Whereas, if my Transporter simply modifies the X,Y,Z attributes of your component quantum elements (I have no clue if that's possible, but if string theory revealed such an element AND we could manipulate the strings), it would be just like in a video game. Change your quantum particle coordinates and you appear in the new place. That methodology would NOT inherently give you a Replicator by simply modifying that process.
 

I think we're getting into the nerdyism of HOW the tech works, instead of the social impact of the tech.

I think the assumption is, if Transporters and Replicators existed and had a zero cost to use them. How would that change society?

Existance of such devices (with a zero cost implication) would certainly imply a perfect energy source. So coal burning, oil production would probably stop. The planet would hopefully get cleaner air.
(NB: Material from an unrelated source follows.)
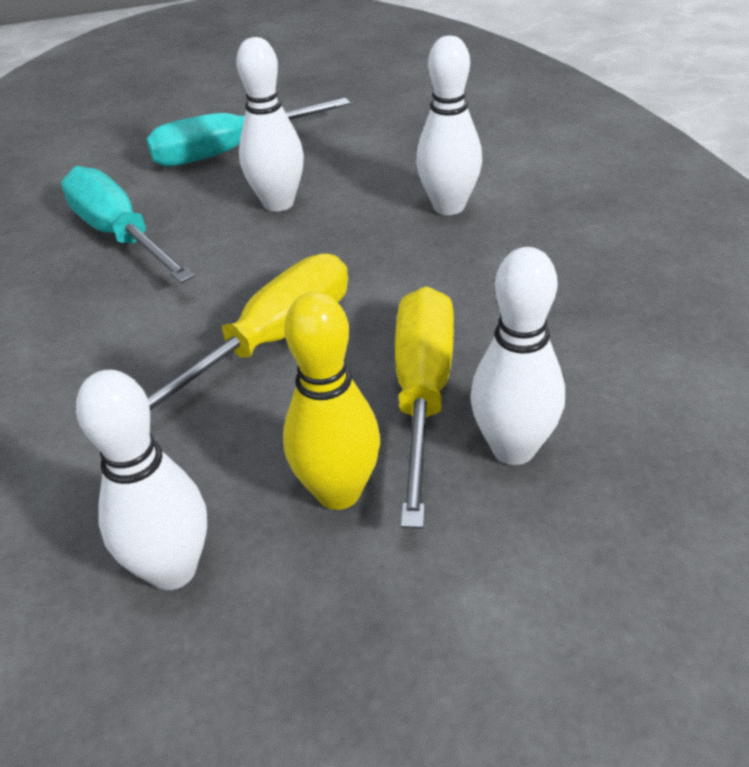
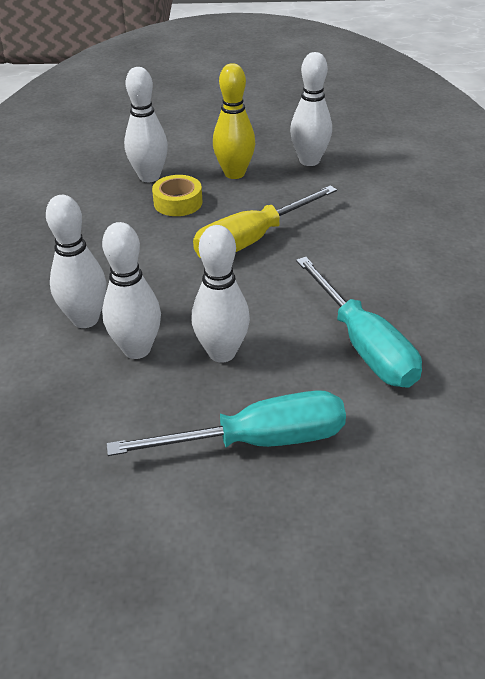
camera: 170 degrees left, 0 degrees up
yellow screwdriver [395,286,454,529] -> yellow tape [152,175,202,216]
none -> white bowling pin [102,222,161,359]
Using a Transporter to commute to work, reveals a point unto itself. Work. It still has to get done. Namely, unless Replicators are freaking huge, they do not build houses, only materials or completed smaller parts. Somebody has to assemble them.

Replicators don't heal sick people, so doctors are still needed.

People would still probably enjoy eating out, even if the food is replicated (and it's probable that the FIRST introduction of the devices would be in stores and restaurants, not homes when it can replicate food).

So we remove paying for goods with money. We are still likely to pay for services with money. Because money is the universal transaction system for trading goods and services.

And some folks will STILL want homemade goods and services. At the very least, like in SecondLife, people make money designing new objects, which because they are digital, the cost to replicate is zero.
 

Maybe Star trek has a system of basic need versus want in the payment system. For example you could go and get food for yourself all day long but if you were producing goods to be sold it would only let you make one or two. If you put in a bunch of clothes then you could get them back out as a form of storage. You could ask for a drink but not a poison.

You could ask for needs based goods from a replicator forever but not want based goods. This way you have the things that you need but you are not filling the world with extra stuff. It stops being a cornucopia machine and eliminates basic health and poverty problems. Then goods have more value if they are not needs.

I know that this is assuming that you can keep people from putting any pattern they want in there. Maybe the programming is hardwired into the system and there is no way to program it in the first place. It could be encoded into those isolinear chips.

Maybe people normally don't have a replicator in their homes. Maybe they have a community one that is monitored. Maybe starfleet personnel are trusted more with them.